→ **SUPPLIED MATERIAL**
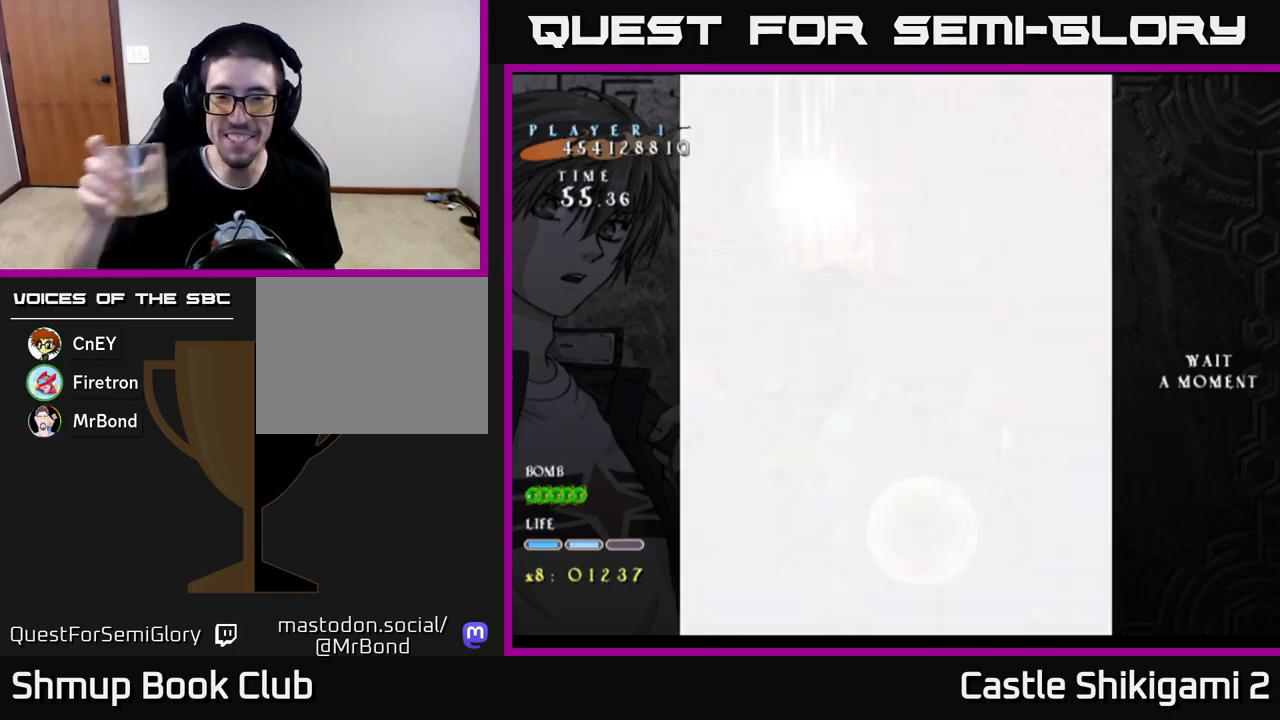
{"buttons": [], "left_stick": "center", "right_stick": "center", "events": [[17, "DPAD_LEFT", "down"], [67, "DPAD_UP", "down"], [150, "DPAD_LEFT", "up"], [200, "DPAD_UP", "up"]]}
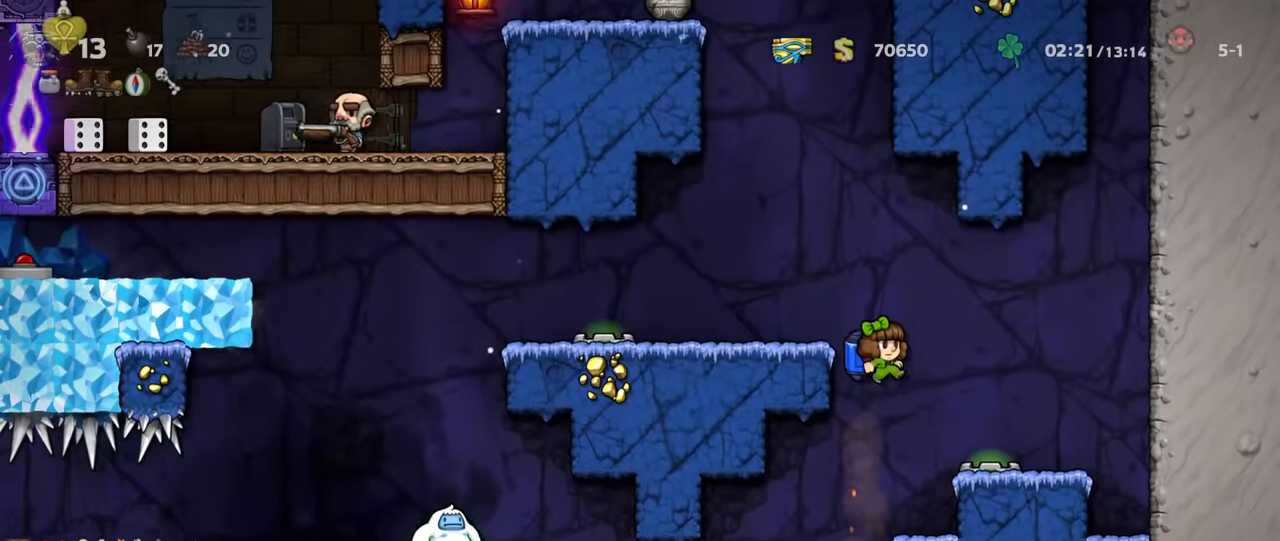
Gameplay with keyboard; each line is a JSON object with the keys held at the frame after it. "events" lists presses ("down") and releases ("up") of "a", "down", "escape", "left", "right", "s", "shift", "space", "up", "x" and "z" between this image and that frame as [ms after this image, input, new state], when the widget could be followed in between. No other keys are recorded. Mouse input is not recorded.
{"keys": [], "events": [[233, "left", "down"], [500, "left", "up"]]}
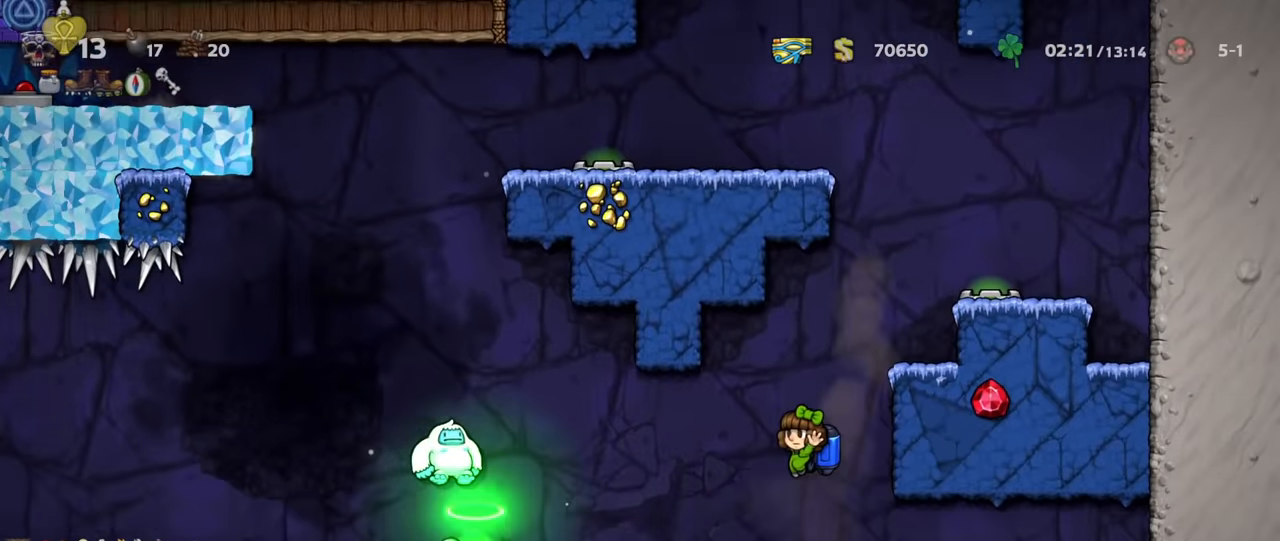
{"keys": [], "events": []}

→ **AIM OF THE EXERCISE**
Produce the full material again verbatim, with the pictures dropped.

→ **ANSWER**
{"buttons": [], "left_stick": "center", "right_stick": "center", "events": [[17, "DPAD_LEFT", "down"], [67, "DPAD_UP", "down"], [150, "DPAD_LEFT", "up"], [200, "DPAD_UP", "up"]]}
Gameplay with keyboard; each line is a JSON object with the keys held at the frame after it. "events" lists presses ("down") and releases ("up") of "a", "down", "escape", "left", "right", "s", "shift", "space", "up", "x" and "z" between this image and that frame as [ms after this image, input, new state], when the widget could be followed in between. No other keys are recorded. Mouse input is not recorded.
{"keys": [], "events": [[233, "left", "down"], [500, "left", "up"]]}
{"keys": [], "events": []}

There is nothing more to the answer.